When we say we were abused while in a controlling relationship, we sure had that right. What we might have missed is that we were doing our own share of controlling.
What? Did I read that right?
Yes, I’ve learned that I can be a controlling person, even though I was brutally abused by a controlling man. I am a controlling person because I’m human, not evil.
We all cope with the human experience differently, but doesn’t it feel better to imagine we control some of it? My favorite control method is to be so nice that others will respond to my needs. Surely, everyone will go along if I ask nicely. My high school yearbook was filled with reassuring statements from classmates who gushed, “You’re so nice.” “I wish I was as nice as you.” That was 40 years ago, so I’ve been using the nice method for a long time.

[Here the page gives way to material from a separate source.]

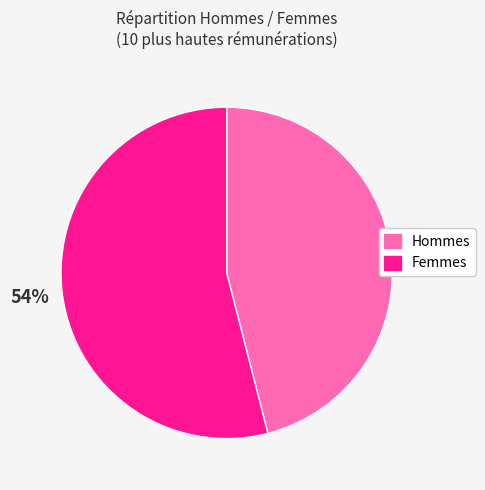

How many segments does this pie chart have?

2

People like me get a wakeup call when we encounter someone unimpressed with niceness. We’re disoriented because our only weapon is impotent. Abusers see our repetitive pattern as weakness – an easily manipulated target.

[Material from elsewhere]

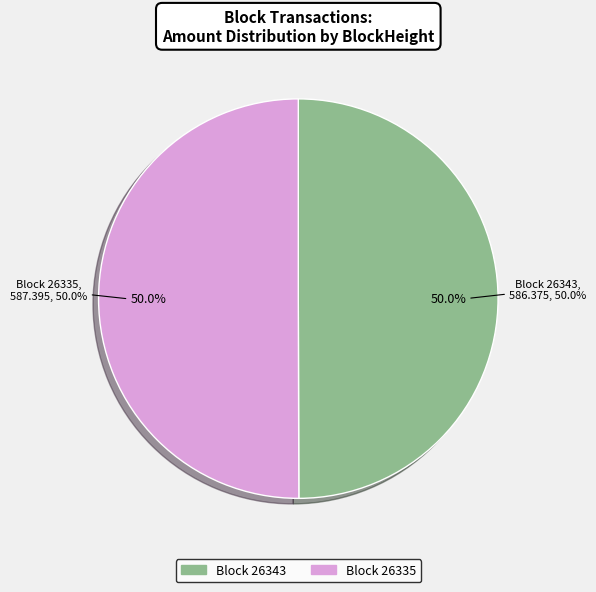

What is the smallest slice in the pie chart?

26343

So, you can imagine the dynamic between the abuser and me. He would provoke my guilt claiming I’d done something that a nice person would never do. I’d try to regain control by apologizing and being even nicer. Our horns would be locked, but he’d usually prevail because he’d pull out a variety of control tactics: spewing threats, imposing the silent treatment, gas-lighting, projecting his faults on me, weakening my resistance through sleep depravation, or delegating impossible tasks. Like a one-trick pony, I responded with being nice.
When I left the relationship for the final time, I went into hiding to protect myself from possible retaliation. When he received in the mail my intention to divorce, he must have known I was no longer stuck on being nice and no longer under his control. Without my compliance, his brutal history of mental and physical abuse might surface, and he chose to end his life.

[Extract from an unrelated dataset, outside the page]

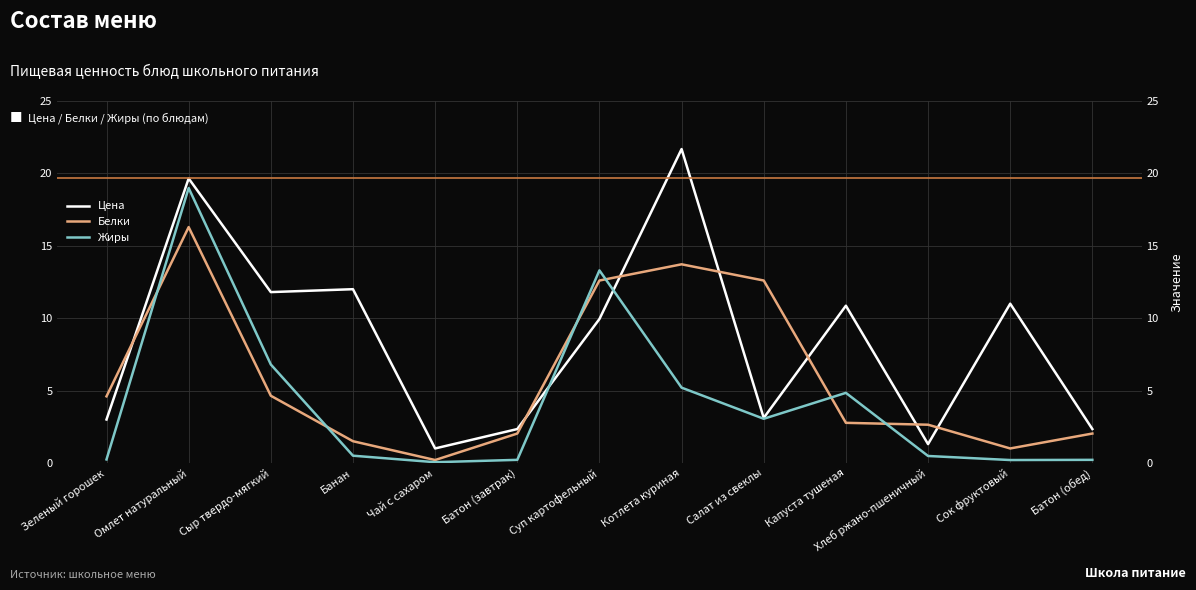

Rank the categories by Цена value from lowest to highest.

Чай с сахаром, Хлеб ржано-пшеничный, Батон (завтрак), Батон (обед), Зеленый горошек, Салат из свеклы, Суп картофельный, Капуста тушеная, Сок фруктовый, Сыр твердо-мягкий, Банан, Омлет натуральный, Котлета куриная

My painful lesson is that being nice controls some people, but not everyone. Most of all being nice doesn’t foster genuine connection. When I now dare to be forthright instead of nice, I am surprised that many people relax instead of retreat. They might be noticing that I’ve stopped trying to control them.
If you’re angry that I claim someone being abused can also be controlling, than I’m not surprised, because I’m being forthright. If we frame abuse as skilled controllers in a contest with unskilled targets, we are empowered to avoid abuse in the future. If we frame abuse as an evil perpetrator over a hapless target, we simply are victims of circumstance.
I don’t want to fear that the next person I bump into might be an evil threat over which I am powerless. My choice is to look at abuse as a contest for control, a contest for which I was previously unequipped. Now I refuse to engage with the skilled controllers and chose to spend time with people who are looking for connection instead of control. If I need more control in my life, I can always clean my closet.